Kıbrıs Cumhuriyeti’ne karşı işlenen çifte suç, Yunan Junta ve EOKA B’nin faşist darbesi ve ardından gelen Türkiye’nin yasadışı işgalinden bu yana 45 yıl geçti. 45 yıl sonra Kıbrıs, ne yazık ki halâ bölünmüş bir ülkedir ve Türkiye, devletlerin egemenliği ve toprak bütünlüğü gibi uluslararası hukukun temel ilkelerini ihlâl ederek, Kıbrıs Cumhuriyeti topraklarının %37’sini yasadışı bir şekilde işgal etmeye devam etmektedir. Sonuç olarak, Kıbrıs halkı insan haklarının bariz bir şekilde ihlal edilmesinin acısını çekmeye devam ediyor.
Kıbrıslı Rumlar ve Kıbrıslı Türkler, aradan geçen bunca zaman içerisinde vatanlarının yeniden birleşmesi için mücadele etmeye devam ettiler. Avrupa Birleşik Sol-Nordik Yeşil Sol (GUE/NGL), adanın özgürlüğü ve yeniden birleşmesi için verdiği mücadelede Kıbrıs Halkı ile; Kıbrıslı Türkler ve Kıbrıslı Rumlar ile dayanışma içerisindedir. Bu özgürlük mücadelesi ancak Türkiye’nin askeri işgalinin sona ermesi, anakroniktik garanti sisteminin, müdahale hakkının kaldırılması ve Kıbrıs Cumhuriyeti’nin BM Güvenlik Konseyi kararlarında belirtildiği gibi, siyasi eşitliğe dayalı, iki toplumlu, iki bölgeli bir federasyona dönüşmesi ile başarılı bir sonuca ulaşabilir.
Türkiye Cumhuriyeti’nin Kıbrıs Cumhuriyeti Özel Ekonomik Bölgesi’ndeki yasadışı sondajları nedeniyle bir kez daha gerginlik yaşanması, Kıbrıs sorununun kapsamlı bir antlaşma çerçevesinde çözümünün bir zorunluluk olduğunu göstermektedir.
AB yalnızca söylemde değil, aynı zamanda Ankara’yı sorumluluğuyla yüzleşmeye zorlayacak inisiyatiflerle de Kıbrıs Cumhuriyeti ve Kıbrıs halkıyla gerçekten dayanışma içinde olmalıdır.
Türkiye’ye yasadışı eylemlerine son vermesi için gerçek baskı yapılmalıdır.
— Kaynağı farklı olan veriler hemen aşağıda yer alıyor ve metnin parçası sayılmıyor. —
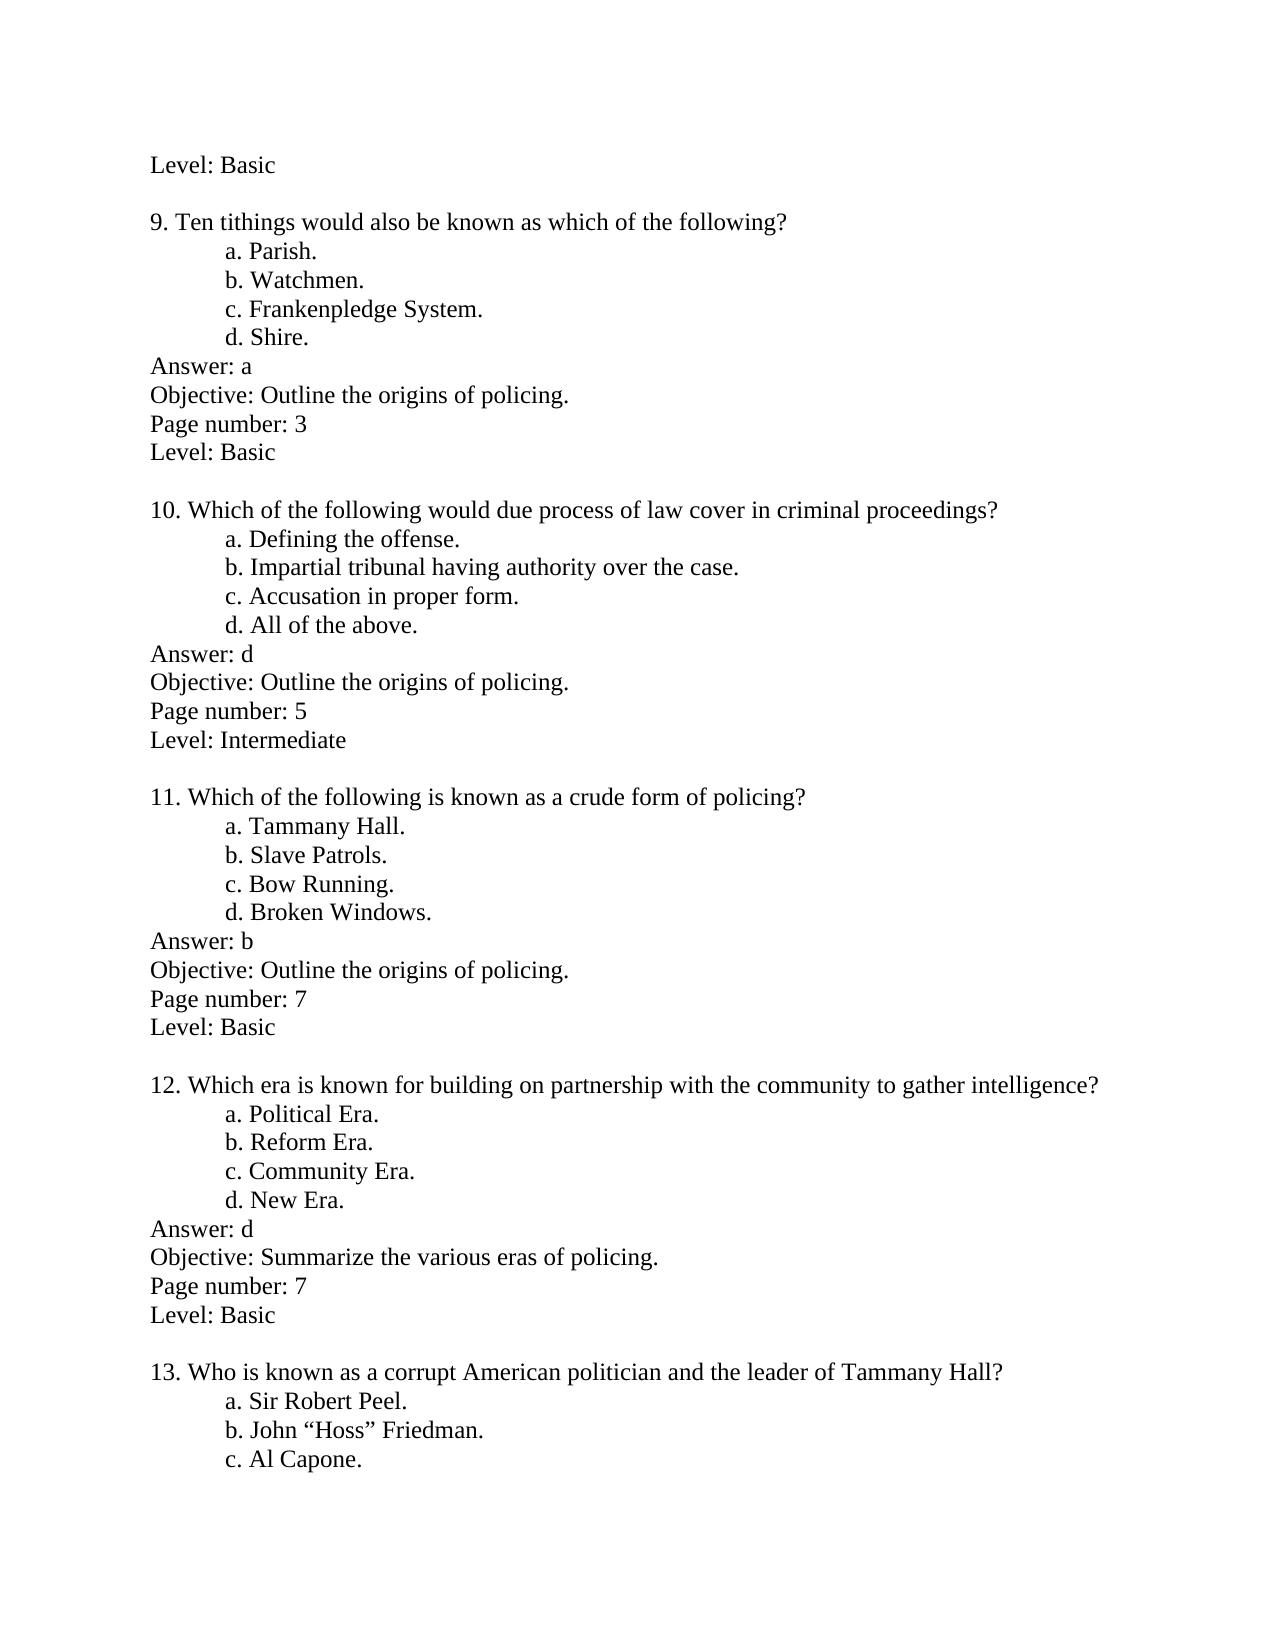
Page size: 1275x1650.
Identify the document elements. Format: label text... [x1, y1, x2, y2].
Bu Kıbrıs’ta her iki tarafı da Kıbrıs sorununun çözümü için müzakere etmeye teşvik edecektir. Kıbrıs sorununun çözümü ile tüm karasuları ve doğal kaynaklar federal düzeyde, iki toplumun kendi aralarındaki anlaşmalarına dayalı olarak paylaşılacağından, doğal kaynaklar ve deniz hukuku ile ilgili diğer meselelere de kalıcı çözüm getirilecektir. Böylelikle Türkiye ile ortaya çıkabilecek sonraki anlaşmazlıklar diyalog yoluyla BM Denizler Kanunu uyarınca çözülecektir.
BM Genel Sekreteri tarafından sunulan raporlardan ortaya çıktığı üzere, Kıbrıs sorunu ile ilgili müzakereler iki yıl önce çok ileri bir aşamaya ulaşmıştı. Müzakereler, Birleşmiş Milletler Genel Sekreteri’nin ortaya koyduğu çerçevede, çözümün uygulanmasına ilişkin gayrı resmî belge temelinde ve kaydedilen yakınlaşmalar dikkate alınarak Crans Montana’da kaldığı yerden devam etmelidir.
Avrupa Parlamentosu Sol Grubu, Kıbrıs’ta her iki toplumda şovenizme ve bölünmeye karşı çıkan, iki toplumlu, iki bölgeli bir federasyon mücadelesi verenlerin yanındadır. Kıbrıslıların barışa, AB’nin de bir başarı hikâyesine ihtiyacı vardır.